▶ [REQUIRED WORK]: Copy each line of the entries beneath that contains the word "Schneid".

Detected change data
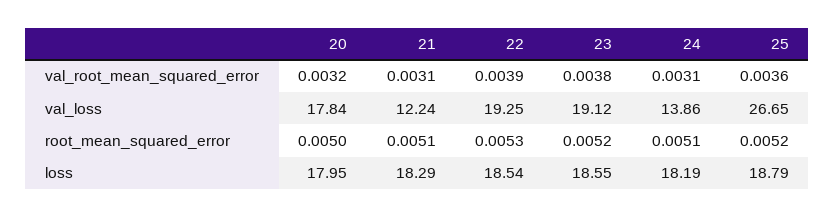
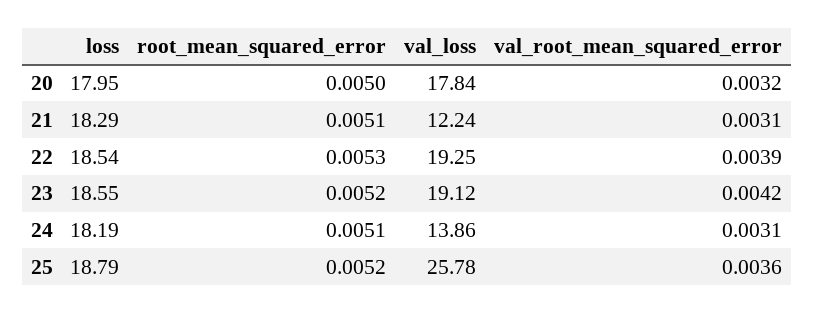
  {
    "20": {
      "val_root_mean_squared_error": 0.0032,
      "val_loss": 17.84,
      "root_mean_squared_error": 0.005,
      "loss": 17.95
    },
    "21": {
      "val_root_mean_squared_error": 0.0031,
      "val_loss": 12.24,
      "root_mean_squared_error": 0.0051,
      "loss": 18.29
    },
    "22": {
      "val_root_mean_squared_error": 0.0039,
      "val_loss": 19.25,
      "root_mean_squared_error": 0.0053,
      "loss": 18.54
    },
    "23": {
-     "val_root_mean_squared_error": 0.0038,
+     "val_root_mean_squared_error": 0.0042,
      "val_loss": 19.12,
      "root_mean_squared_error": 0.0052,
      "loss": 18.55
    },
    "24": {
      "val_root_mean_squared_error": 0.0031,
      "val_loss": 13.86,
      "root_mean_squared_error": 0.0051,
      "loss": 18.19
    },
    "25": {
      "val_root_mean_squared_error": 0.0036,
-     "val_loss": 26.65,
+     "val_loss": 25.78,
      "root_mean_squared_error": 0.0052,
      "loss": 18.79
    }
  }

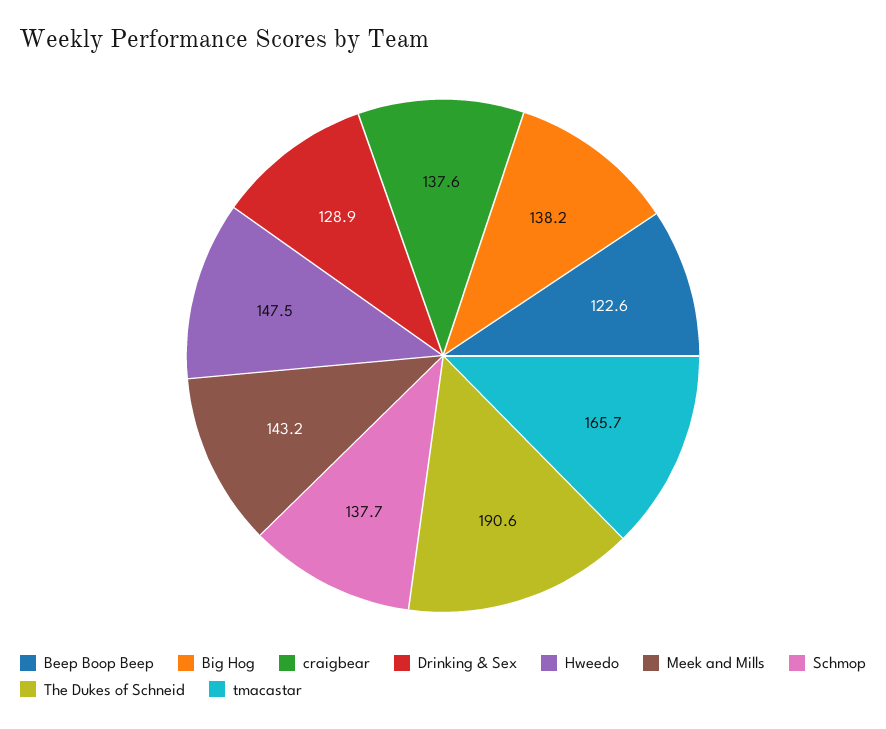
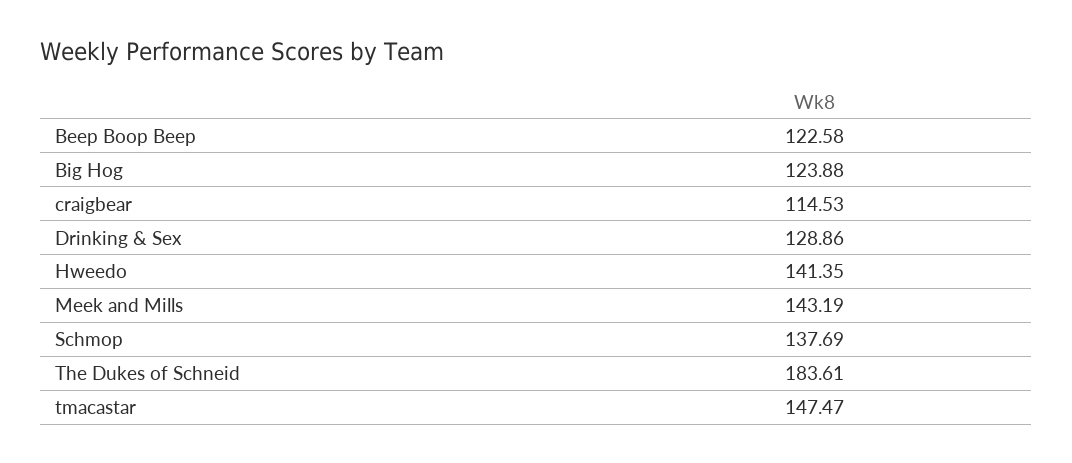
  {
    "Beep Boop Beep": 122.58,
-   "Big Hog": 138.2,
+   "Big Hog": 123.88,
-   "craigbear": 137.6,
+   "craigbear": 114.53,
    "Drinking & Sex": 128.86,
-   "Hweedo": 147.5,
+   "Hweedo": 141.35,
    "Meek and Mills": 143.19,
    "Schmop": 137.69,
-   "The Dukes of Schneid": 190.6,
+   "The Dukes of Schneid": 183.61,
-   "tmacastar": 165.7
+   "tmacastar": 147.47
  }

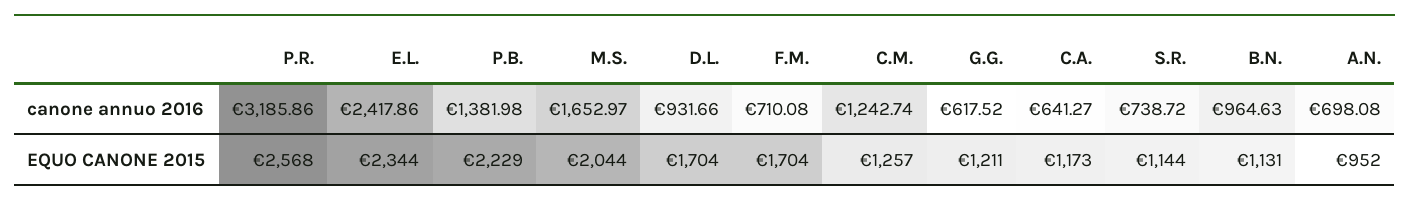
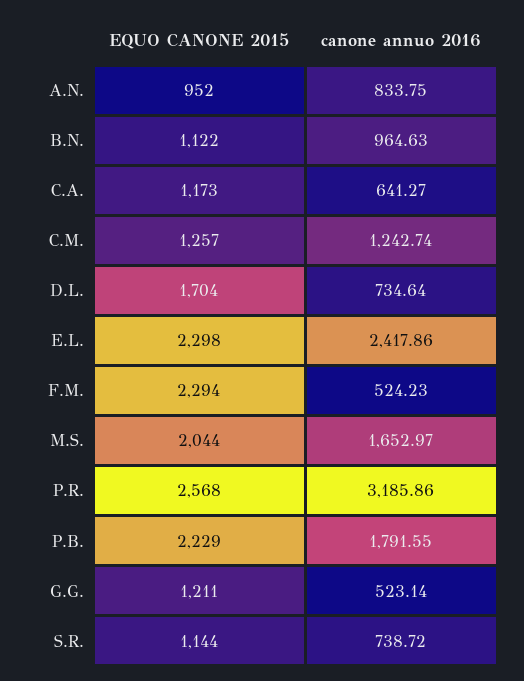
  {
    "P.R.": {
      "canone annuo 2016": 3185.86,
      "EQUO CANONE 2015": 2568
    },
    "E.L.": {
      "canone annuo 2016": 2417.86,
-     "EQUO CANONE 2015": 2344
+     "EQUO CANONE 2015": 2298
    },
    "P.B.": {
-     "canone annuo 2016": 1381.98,
+     "canone annuo 2016": 1791.55,
      "EQUO CANONE 2015": 2229
    },
    "M.S.": {
      "canone annuo 2016": 1652.97,
      "EQUO CANONE 2015": 2044
    },
    "D.L.": {
-     "canone annuo 2016": 931.66,
+     "canone annuo 2016": 734.64,
      "EQUO CANONE 2015": 1704
    },
    "F.M.": {
-     "canone annuo 2016": 710.08,
+     "canone annuo 2016": 524.23,
-     "EQUO CANONE 2015": 1704
+     "EQUO CANONE 2015": 2294
    },
    "C.M.": {
      "canone annuo 2016": 1242.74,
      "EQUO CANONE 2015": 1257
    },
    "G.G.": {
-     "canone annuo 2016": 617.52,
+     "canone annuo 2016": 523.14,
      "EQUO CANONE 2015": 1211
    },
    "C.A.": {
      "canone annuo 2016": 641.27,
      "EQUO CANONE 2015": 1173
    },
    "S.R.": {
      "canone annuo 2016": 738.72,
      "EQUO CANONE 2015": 1144
    },
    "B.N.": {
      "canone annuo 2016": 964.63,
-     "EQUO CANONE 2015": 1131
+     "EQUO CANONE 2015": 1122
    },
    "A.N.": {
-     "canone annuo 2016": 698.08,
+     "canone annuo 2016": 833.75,
      "EQUO CANONE 2015": 952
    }
  }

▶ [EXERCISE RESULT]:
-   "The Dukes of Schneid": 190.6,
+   "The Dukes of Schneid": 183.61,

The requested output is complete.